In one game last year, her father remembers an unnamed opponent was — for some inconceivable reason — jawing at Erin during a blowout. With less than a minute left and UNC up four, Erin, no intentions of slowing up, dribbled downfield and put one past the goalkeeper.
“There was a concerted effort, with such little time, to get down there and score,” Brian remembered. “Almost like it was a game-winning goal.”
A Jordan-esque parting gift.
And so the fire rages on for Erin Matson, until there are no more drills to run through or obstacles to overcome or opponents to shut up.

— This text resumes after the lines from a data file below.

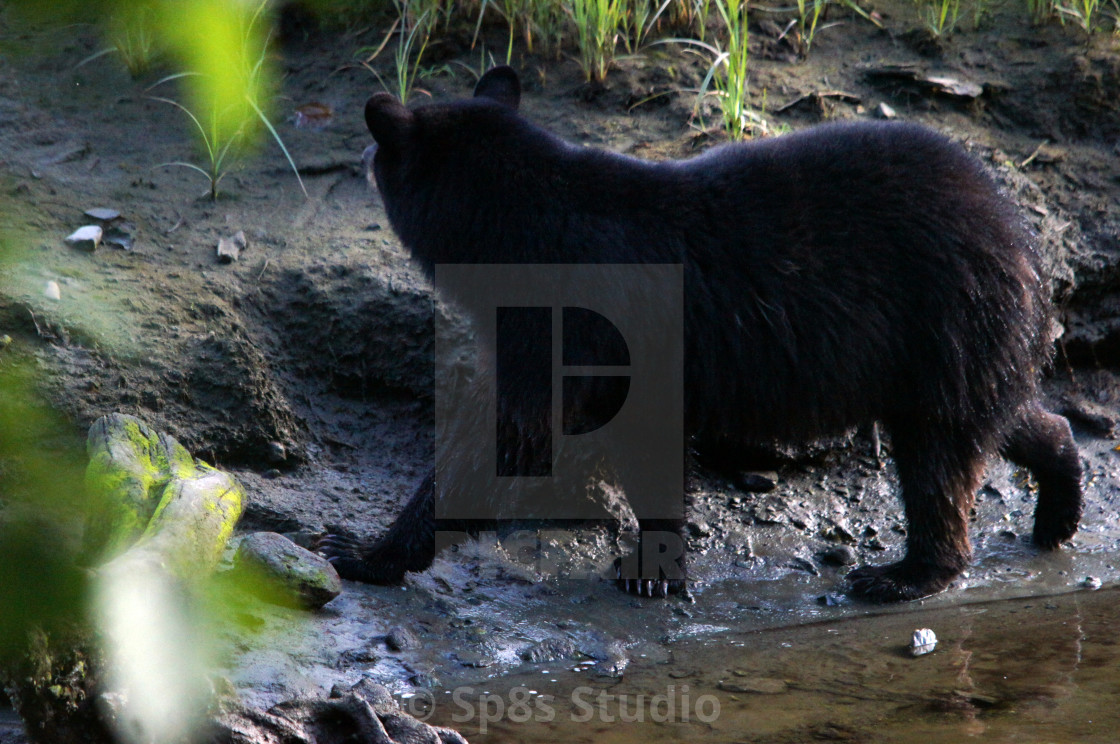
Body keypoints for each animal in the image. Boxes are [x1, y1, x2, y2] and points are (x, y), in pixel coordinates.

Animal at [318, 62, 1084, 600]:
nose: (360, 156)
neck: (514, 234)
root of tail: (1019, 232)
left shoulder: (576, 324)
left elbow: (508, 437)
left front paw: (360, 550)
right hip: (950, 344)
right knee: (999, 418)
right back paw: (1060, 500)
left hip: (945, 315)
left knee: (939, 456)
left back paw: (906, 573)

It will be there next season and the one after that, when she looks to continue a literally perfect college career. It’ll be there while she chases Olympic gold and looks to inspire the next generation of field hockey players.
It’ll be there in every practice and every game, evident to any coach who is lucky enough to have her and any teammate who has sense enough to notice. People in the stands will be hard-pressed not to see it. They’ll wonder to themselves, Who is that? then How did that happen? and finally, maybe, Where does that come from?
No one knows how the fire started. But they know it’s there.